The study compares two ways to spend the same €30 billion on adaptation:

  • Fast adaptation: €10 billion per year for three years

  • Slow adaptation: €1 billion per year spread over thirty years

Fast adaptation works much better. It reduces climate-related GDP losses, protects tax revenues, and keeps public debt close to a “no climate damage” scenario. Slow adaptation delivers little benefit: climate damages continue to build up, tax revenues fall, and debt keeps rising.

By 2050, public debt is about 30% higher under Slow adaptation, while it remains close to the benchmark under Fast adaptation. Fast adaptation causes only a temporary rise in deficits, which quickly stabilizes. Slow adaptation leads to a persistent deficit increase.
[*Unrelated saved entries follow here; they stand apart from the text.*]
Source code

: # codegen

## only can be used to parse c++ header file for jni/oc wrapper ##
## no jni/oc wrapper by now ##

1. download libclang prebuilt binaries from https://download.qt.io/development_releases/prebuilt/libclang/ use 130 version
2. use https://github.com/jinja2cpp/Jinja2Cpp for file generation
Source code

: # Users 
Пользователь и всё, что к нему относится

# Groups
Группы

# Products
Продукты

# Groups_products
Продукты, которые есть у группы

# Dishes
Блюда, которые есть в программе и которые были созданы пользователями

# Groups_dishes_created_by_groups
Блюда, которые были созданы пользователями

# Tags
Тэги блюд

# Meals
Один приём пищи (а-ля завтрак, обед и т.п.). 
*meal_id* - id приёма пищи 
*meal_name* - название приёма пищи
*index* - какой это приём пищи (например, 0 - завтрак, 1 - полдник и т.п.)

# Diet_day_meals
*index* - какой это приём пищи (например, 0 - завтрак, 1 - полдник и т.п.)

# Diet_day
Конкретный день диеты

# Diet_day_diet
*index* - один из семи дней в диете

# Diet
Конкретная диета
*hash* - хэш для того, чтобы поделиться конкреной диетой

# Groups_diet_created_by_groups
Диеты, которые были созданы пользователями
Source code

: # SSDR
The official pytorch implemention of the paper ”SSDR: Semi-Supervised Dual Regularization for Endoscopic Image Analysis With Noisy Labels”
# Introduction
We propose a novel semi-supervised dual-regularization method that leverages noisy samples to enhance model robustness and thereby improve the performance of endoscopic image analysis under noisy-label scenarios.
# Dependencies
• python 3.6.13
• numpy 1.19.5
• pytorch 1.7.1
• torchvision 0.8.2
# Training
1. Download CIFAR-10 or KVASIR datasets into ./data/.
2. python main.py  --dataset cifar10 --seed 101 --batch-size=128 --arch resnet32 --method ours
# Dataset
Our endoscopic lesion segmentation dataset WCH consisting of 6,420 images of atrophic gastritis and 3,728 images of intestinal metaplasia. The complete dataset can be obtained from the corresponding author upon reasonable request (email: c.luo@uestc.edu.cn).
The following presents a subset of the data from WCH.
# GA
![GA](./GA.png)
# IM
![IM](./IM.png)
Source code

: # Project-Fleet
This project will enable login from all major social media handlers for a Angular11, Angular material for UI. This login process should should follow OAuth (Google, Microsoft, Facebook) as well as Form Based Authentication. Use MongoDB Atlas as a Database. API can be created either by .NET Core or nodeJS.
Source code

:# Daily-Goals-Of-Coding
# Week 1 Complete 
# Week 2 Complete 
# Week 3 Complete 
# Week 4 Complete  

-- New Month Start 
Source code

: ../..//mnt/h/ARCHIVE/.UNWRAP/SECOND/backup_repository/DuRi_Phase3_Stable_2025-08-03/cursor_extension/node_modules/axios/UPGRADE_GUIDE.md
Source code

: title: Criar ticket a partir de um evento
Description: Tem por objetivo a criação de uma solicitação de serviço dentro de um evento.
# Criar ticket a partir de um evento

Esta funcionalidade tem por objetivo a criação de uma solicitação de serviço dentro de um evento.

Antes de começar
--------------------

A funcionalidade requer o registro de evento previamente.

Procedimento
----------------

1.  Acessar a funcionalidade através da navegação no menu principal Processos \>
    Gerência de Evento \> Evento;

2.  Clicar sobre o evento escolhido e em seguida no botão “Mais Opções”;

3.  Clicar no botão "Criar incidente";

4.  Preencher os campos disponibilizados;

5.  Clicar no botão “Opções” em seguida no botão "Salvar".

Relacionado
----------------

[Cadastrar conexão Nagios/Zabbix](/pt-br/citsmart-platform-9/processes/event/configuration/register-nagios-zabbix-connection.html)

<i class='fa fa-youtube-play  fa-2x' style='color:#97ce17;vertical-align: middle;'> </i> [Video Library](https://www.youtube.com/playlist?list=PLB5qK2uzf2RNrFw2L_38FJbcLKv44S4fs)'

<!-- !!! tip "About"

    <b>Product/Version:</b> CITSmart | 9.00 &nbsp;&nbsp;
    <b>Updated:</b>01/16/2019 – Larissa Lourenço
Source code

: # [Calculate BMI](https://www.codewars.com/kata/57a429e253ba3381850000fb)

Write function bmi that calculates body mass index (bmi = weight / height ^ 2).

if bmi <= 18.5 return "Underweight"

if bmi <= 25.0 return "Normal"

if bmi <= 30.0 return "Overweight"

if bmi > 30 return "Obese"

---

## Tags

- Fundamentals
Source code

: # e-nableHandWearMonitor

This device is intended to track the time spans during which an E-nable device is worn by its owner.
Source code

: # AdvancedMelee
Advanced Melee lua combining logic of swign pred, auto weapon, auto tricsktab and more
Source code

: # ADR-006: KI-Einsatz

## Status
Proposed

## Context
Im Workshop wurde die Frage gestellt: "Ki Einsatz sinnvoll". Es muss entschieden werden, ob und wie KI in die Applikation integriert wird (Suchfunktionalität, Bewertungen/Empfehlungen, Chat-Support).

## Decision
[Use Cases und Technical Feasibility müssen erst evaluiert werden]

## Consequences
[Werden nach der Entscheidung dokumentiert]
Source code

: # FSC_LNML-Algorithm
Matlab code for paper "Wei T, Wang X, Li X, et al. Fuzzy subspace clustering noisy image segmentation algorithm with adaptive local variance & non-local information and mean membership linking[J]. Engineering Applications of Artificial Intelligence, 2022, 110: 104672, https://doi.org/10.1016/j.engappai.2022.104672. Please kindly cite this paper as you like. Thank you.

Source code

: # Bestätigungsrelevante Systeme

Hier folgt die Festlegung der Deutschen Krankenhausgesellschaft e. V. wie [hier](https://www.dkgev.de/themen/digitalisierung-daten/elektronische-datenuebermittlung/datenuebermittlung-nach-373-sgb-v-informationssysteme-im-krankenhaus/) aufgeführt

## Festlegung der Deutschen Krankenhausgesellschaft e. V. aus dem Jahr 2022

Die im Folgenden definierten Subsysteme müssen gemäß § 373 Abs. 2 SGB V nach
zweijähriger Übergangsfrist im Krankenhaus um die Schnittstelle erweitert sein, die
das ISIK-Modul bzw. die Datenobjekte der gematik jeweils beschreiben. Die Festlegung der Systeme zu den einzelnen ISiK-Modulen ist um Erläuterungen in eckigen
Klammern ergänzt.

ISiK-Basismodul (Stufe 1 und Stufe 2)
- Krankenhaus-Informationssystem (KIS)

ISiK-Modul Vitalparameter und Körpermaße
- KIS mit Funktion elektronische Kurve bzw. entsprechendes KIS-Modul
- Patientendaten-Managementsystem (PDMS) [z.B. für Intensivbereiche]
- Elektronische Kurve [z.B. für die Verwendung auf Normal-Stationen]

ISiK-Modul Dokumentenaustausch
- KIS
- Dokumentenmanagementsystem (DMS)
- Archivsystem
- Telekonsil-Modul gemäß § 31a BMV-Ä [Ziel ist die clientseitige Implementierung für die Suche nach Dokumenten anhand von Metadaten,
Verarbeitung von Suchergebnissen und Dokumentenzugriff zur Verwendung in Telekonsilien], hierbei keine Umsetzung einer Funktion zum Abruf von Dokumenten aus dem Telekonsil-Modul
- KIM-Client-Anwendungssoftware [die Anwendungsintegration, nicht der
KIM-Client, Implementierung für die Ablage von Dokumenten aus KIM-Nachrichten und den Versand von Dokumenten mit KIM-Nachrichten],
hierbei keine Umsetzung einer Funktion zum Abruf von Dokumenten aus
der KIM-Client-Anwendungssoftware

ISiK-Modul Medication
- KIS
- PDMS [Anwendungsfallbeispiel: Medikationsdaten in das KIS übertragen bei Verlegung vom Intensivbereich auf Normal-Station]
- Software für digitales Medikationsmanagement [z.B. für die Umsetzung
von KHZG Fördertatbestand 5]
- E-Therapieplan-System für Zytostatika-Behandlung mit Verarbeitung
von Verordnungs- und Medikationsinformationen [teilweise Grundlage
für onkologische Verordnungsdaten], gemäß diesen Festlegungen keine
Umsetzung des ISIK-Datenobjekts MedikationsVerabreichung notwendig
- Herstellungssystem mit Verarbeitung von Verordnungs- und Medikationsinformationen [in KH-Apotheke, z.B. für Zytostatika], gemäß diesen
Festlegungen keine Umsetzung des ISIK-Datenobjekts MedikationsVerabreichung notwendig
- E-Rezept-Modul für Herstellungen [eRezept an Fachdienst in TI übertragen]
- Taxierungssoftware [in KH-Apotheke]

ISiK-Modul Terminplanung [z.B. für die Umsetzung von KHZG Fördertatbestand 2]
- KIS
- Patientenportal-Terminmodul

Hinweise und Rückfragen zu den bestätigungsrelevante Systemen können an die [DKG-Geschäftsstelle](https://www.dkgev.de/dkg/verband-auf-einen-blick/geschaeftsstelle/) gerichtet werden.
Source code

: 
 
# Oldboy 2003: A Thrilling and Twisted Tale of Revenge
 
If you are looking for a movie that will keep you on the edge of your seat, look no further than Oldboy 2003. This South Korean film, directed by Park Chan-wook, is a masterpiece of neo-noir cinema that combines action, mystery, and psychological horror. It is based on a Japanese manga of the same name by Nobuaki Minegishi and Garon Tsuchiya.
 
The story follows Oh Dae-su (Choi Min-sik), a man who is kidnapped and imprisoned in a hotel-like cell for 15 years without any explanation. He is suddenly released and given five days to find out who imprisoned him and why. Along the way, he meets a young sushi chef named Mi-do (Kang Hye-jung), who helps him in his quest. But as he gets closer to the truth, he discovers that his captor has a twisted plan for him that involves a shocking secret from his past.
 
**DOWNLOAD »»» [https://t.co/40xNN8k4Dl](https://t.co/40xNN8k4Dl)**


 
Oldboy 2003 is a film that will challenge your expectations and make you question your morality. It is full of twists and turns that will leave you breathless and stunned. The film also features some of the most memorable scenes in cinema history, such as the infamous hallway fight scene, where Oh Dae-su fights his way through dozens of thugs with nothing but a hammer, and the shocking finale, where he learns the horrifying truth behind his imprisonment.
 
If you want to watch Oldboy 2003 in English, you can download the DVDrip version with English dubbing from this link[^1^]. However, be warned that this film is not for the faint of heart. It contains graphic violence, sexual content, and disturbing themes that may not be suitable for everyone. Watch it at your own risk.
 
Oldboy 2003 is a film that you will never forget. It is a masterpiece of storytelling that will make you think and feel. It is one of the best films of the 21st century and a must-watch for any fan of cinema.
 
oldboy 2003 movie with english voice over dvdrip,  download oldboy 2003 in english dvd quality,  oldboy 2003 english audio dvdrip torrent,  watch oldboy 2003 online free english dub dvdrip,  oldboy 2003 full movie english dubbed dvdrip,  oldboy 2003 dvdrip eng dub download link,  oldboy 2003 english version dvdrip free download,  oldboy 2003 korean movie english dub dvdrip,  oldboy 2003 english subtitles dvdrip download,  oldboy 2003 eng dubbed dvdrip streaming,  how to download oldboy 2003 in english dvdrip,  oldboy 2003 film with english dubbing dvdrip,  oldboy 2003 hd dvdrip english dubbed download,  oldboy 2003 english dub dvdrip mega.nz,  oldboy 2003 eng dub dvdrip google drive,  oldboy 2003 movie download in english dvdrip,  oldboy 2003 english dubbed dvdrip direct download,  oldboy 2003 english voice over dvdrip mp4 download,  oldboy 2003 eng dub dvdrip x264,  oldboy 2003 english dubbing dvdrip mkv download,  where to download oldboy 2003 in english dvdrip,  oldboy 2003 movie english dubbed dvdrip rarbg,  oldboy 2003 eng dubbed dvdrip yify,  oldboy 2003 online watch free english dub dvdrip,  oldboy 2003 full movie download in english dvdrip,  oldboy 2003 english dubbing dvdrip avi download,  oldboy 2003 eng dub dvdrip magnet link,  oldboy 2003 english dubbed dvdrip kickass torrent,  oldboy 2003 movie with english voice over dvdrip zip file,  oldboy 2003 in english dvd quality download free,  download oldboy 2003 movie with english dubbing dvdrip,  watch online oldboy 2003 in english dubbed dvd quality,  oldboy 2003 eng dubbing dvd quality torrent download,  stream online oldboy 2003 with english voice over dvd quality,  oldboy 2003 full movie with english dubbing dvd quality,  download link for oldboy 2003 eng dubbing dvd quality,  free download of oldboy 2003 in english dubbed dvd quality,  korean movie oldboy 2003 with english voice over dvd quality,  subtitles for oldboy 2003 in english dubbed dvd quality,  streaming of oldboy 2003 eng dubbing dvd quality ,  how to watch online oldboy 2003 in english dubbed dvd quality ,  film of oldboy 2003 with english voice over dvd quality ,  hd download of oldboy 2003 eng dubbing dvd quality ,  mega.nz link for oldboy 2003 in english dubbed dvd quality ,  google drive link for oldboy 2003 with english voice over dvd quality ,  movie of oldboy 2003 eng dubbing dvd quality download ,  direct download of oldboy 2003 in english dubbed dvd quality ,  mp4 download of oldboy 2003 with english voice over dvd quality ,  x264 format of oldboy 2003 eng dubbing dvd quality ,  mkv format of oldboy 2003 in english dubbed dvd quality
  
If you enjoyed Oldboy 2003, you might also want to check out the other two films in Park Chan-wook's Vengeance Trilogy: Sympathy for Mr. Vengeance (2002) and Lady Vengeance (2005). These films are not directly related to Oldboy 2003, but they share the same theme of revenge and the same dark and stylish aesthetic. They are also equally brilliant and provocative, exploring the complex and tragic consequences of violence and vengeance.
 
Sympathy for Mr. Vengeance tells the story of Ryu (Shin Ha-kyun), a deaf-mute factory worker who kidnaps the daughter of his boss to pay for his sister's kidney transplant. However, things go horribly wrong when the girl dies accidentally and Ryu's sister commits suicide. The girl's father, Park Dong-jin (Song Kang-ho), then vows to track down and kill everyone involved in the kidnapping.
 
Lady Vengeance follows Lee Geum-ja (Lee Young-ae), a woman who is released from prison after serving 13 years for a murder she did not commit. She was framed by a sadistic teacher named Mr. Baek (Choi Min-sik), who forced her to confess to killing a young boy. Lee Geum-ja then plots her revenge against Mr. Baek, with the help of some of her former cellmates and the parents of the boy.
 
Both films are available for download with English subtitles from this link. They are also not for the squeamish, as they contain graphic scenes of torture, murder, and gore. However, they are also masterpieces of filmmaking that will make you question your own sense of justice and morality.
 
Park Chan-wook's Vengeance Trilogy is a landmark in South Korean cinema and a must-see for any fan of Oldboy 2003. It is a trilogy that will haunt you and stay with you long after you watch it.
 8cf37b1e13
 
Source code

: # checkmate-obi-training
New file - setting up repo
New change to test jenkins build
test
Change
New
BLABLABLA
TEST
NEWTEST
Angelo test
Social and labor outcomes also depend on timing. Fast adaptation limits inequality and avoids large unemployment increases, while Slow adaptation raises inequality significantly and pushes unemployment up sharply by the end of the period.

Some sectors are hit harder than others. Trade and agriculture suffer large losses in value added. Fast adaptation better protects workers’ share of income, while Slow adaptation leads to a lasting decline.

One caveat: because Fast adaptation keeps the economy more active, energy use and emissions remain higher than under Slow adaptation. For this reason, adaptation should be combined with emissions reduction policies.

Overall, strict fiscal austerity is counterproductive: it limits adaptation spending, allows climate damages to grow, and ultimately makes debt problems worse, not better.

Italy is especially vulnerable due to high public debt, strong exposure to heat and drought, and an economy sensitive to demand shocks. In this setting, adaptation acts like economic insurance: it prevents damage, supports growth and jobs, stabilizes tax revenues, and reduces long-term debt risks.